Segundo as informações mais recentes da CDC, África tem um risco baixo de casos importados, mas tem um alto nível de vulnerabilidade e uma três principais factores tendem a aumentar essas fragilidades. O primeiro, áreas urbanas não regulamentadas e compactas. Em 2019, cerca de 43,0% da população da África vive em áreas urbanas, inclusive em mega cidades com populações geralmente maiores que as de alguns países, como Cairo (20,5 milhões de habitantes) e Lagos (13,9 milhões de habitantes). Estados com áreas urbanas densamente compactas, de rápido crescimento e alta mobilidade populacional além-fronteiras são mais vulneráveis à propagação de doenças contagiosas. As grandes aglomerações urbanas também representam um desafio ao controlo de doenças devido a: oportunidades reduzidas de distanciamento social, falta de higiene e saneamento, que dificultam a implementação de regulamentações como lavagem e higienização regulares das mãos e hospitais e unidades de saúde limitados.
O segundo factor é o alto nível de doenças respiratórias. África tem 22 dos 25 países mais vulneráveis a doenças infecciosas, de acordo com o Índice de Vulnerabilidade em Doenças Infecciosas (IDVI) de 2016. A incidência de doenças infecciosas e não transmissíveis, como a doença pulmonar obstrutiva crônica (DPOC) ou a asma, é alta em África. Os portadores dessas doenças respiratórias existentes constituem a categoria mais vulnerável ao coronavírus, para quem o vírus é frequentemente letal. Doenças infecciosas como pneumonia, tuberculose ou doenças respiratórias associadas ao HIV estão também entre as doenças agudas mais comuns nas populações africanas. Além disso, alguns países africanos estão também a lutar contra doenças endémicas, como a tuberculose ou a malária, e doenças infecciosas pré-existentes, como Ebola ou febre de Lassa, além de enfrentar um aumento acentuado de doenças não transmissíveis, como a diabetes, que também aparece como um factor agravante no caso da COVID-19.

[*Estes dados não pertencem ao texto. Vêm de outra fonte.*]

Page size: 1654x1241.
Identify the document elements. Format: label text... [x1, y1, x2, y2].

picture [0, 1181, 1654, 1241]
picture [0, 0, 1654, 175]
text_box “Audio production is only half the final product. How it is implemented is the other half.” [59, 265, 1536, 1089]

Em Cabo Verde um estudo recente vai actualizar os dados que dizem respeito à diabetes e às doenças respiratórias. As últimas informações, já com uma década, apontam para uma prevalência da diabetes em 12% da população e de hipertensão em 30% da população, ambas as doenças são factores de risco no caso de infecção por Covid-19. “Teremos dados actualizados dentro de poucas semanas”, adianta Artur Correia, “mas estamos convencidos que andará à volta destes valores. Tem a ver com o processo de transição epidemiológico, é um processo inevitável e todos os países passam por isso, com o aumento da esperança de vida, a idade da população sobe. Resta-nos mitigar os efeitos dessa transição”, conclui o Director nacionall de Saúde.
Por último, fracas estruturas de saúde e capacidades institucionais, é outra das debilidades apontada. Esta última é bem visível, por exemplo, no número de médicos por 10.000 pessoas, onde a África Subsaariana apresenta a média mais baixa a nível global. Esta é uma variável normalmente usada para medir a qualidade da assistência médica. A nível regional, a média da África Subsaariana, entre os anos de 2010 a 2018, é de 2,1 médicos por 10.000 pessoas. Em comparação, na Europa e Ásia Central e na América Latina e no Caribe, as duas regiões com melhor desempenho, o número médio de médicos é de 24,9 e 21,6, respectivamente. Em média, durante o mesmo período, nenhum país africano conseguiu surgir no terço superior dos países, enquanto que nove países africanos alcançaram o terço médio global: Líbia (21,6 médicos por 10.000 pessoas), Maurícias (20,2), Argélia (18,3), Tunísia (12,7), Seicheles (9,5), África do Sul (9,1), Egito (7,9), Cabo Verde (7,7) e Marrocos (7,3). Os cinco países africanos com pior desempenho tiveram em média de menos de 0,5 médicos por 10.000 pessoas: Tanzânia, Libéria, Serra Leoa, Somália e Malawi.
Texto originalmente publicado na edição impressa do Expresso das Ilhas nº 972 de 15 de Julho de 2020.